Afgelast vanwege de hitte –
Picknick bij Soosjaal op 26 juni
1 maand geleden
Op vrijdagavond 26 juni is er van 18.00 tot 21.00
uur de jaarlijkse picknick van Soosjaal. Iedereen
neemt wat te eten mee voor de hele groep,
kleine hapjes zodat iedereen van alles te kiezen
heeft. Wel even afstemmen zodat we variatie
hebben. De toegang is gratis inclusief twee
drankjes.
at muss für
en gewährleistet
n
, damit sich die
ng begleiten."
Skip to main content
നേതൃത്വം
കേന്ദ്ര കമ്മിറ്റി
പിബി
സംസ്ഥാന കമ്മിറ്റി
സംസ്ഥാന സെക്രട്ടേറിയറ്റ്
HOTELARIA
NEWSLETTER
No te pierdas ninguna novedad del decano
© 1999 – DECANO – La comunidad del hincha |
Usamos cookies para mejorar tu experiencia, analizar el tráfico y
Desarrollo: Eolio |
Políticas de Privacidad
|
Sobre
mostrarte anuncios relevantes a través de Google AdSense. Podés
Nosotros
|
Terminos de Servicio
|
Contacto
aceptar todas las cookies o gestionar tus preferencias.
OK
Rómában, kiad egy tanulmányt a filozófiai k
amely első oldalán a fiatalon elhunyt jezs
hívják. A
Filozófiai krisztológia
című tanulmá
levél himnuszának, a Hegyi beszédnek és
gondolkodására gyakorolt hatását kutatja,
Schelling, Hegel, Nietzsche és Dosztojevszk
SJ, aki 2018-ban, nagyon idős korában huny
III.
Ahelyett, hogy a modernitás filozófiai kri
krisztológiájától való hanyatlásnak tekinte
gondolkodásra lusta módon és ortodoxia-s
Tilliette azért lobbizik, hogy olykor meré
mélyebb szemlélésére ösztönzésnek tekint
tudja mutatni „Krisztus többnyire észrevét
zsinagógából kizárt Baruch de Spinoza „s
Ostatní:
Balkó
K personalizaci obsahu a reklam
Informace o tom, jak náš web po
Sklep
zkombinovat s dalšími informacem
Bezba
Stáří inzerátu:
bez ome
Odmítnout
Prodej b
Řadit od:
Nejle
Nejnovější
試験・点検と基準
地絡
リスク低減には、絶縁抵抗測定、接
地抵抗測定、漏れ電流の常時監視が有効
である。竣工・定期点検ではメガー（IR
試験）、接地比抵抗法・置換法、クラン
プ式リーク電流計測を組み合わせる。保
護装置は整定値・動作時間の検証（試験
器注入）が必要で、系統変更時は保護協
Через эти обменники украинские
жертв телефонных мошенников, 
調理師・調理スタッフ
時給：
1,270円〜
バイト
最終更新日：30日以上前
==
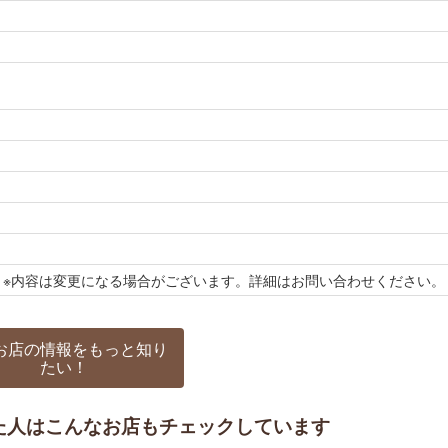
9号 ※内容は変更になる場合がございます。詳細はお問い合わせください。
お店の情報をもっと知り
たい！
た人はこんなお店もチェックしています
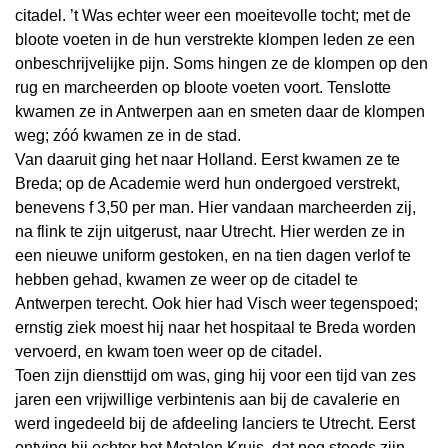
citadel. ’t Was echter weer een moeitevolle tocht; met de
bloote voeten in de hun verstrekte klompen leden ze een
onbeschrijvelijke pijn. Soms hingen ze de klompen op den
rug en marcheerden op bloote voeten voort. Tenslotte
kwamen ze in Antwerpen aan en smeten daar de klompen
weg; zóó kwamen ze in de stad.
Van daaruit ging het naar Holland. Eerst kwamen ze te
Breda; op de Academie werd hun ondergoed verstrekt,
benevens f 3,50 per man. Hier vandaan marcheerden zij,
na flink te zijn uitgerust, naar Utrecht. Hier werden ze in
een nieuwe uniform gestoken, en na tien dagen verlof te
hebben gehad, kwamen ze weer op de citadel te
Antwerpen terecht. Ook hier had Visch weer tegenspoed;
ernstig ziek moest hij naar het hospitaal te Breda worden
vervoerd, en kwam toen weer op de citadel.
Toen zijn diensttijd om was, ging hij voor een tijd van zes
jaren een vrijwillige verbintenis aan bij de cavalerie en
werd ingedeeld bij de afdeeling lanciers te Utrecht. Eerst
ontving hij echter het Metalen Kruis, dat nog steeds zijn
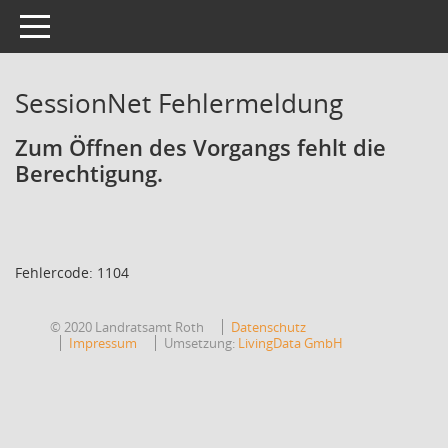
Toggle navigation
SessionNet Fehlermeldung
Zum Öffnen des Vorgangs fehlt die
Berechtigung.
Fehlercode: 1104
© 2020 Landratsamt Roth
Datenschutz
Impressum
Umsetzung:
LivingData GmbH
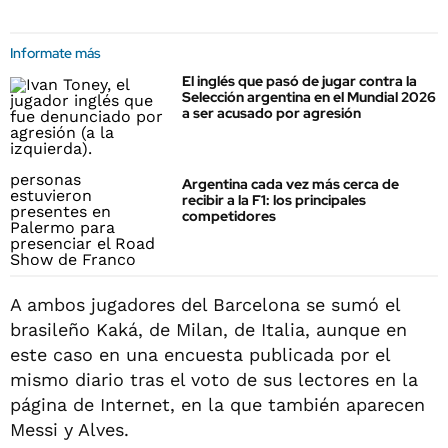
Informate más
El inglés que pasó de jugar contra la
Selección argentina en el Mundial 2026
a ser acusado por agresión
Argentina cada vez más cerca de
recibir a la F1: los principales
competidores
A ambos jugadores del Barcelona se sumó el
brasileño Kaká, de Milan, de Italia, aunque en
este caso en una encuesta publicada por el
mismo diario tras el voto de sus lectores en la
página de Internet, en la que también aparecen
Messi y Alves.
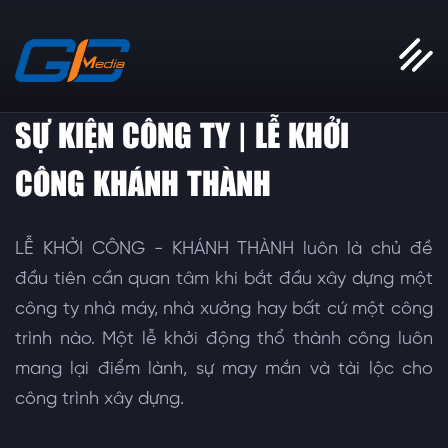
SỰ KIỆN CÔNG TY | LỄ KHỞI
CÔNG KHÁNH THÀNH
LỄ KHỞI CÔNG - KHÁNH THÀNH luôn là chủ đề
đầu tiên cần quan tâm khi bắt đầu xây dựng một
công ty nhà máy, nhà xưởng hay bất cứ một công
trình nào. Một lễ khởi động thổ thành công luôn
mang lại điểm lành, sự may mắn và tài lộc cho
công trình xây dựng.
* * *
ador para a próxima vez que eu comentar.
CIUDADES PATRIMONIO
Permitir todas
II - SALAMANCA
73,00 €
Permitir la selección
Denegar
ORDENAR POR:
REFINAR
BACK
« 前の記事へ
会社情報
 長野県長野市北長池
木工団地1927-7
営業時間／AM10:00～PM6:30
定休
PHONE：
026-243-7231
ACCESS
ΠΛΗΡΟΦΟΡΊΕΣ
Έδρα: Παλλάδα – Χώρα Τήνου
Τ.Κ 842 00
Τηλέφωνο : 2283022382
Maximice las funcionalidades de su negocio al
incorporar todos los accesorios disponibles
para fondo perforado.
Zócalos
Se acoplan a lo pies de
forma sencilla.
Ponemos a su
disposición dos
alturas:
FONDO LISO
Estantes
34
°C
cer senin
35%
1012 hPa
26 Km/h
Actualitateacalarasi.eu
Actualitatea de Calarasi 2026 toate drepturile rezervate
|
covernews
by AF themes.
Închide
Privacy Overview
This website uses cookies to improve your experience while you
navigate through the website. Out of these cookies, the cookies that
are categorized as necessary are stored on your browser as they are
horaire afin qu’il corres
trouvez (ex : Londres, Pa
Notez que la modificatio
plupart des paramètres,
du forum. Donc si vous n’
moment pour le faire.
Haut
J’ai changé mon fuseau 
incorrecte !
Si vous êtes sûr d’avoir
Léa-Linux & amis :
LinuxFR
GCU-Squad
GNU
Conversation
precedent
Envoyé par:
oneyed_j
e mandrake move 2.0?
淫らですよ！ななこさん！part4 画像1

_AIM OF THE EXERCISE:_
Return each line of the data where the word "ging" appears.

_RESPONSE:_
Van daaruit ging het naar Holland. Eerst kwamen ze te
Toen zijn diensttijd om was, ging hij voor een tijd van zes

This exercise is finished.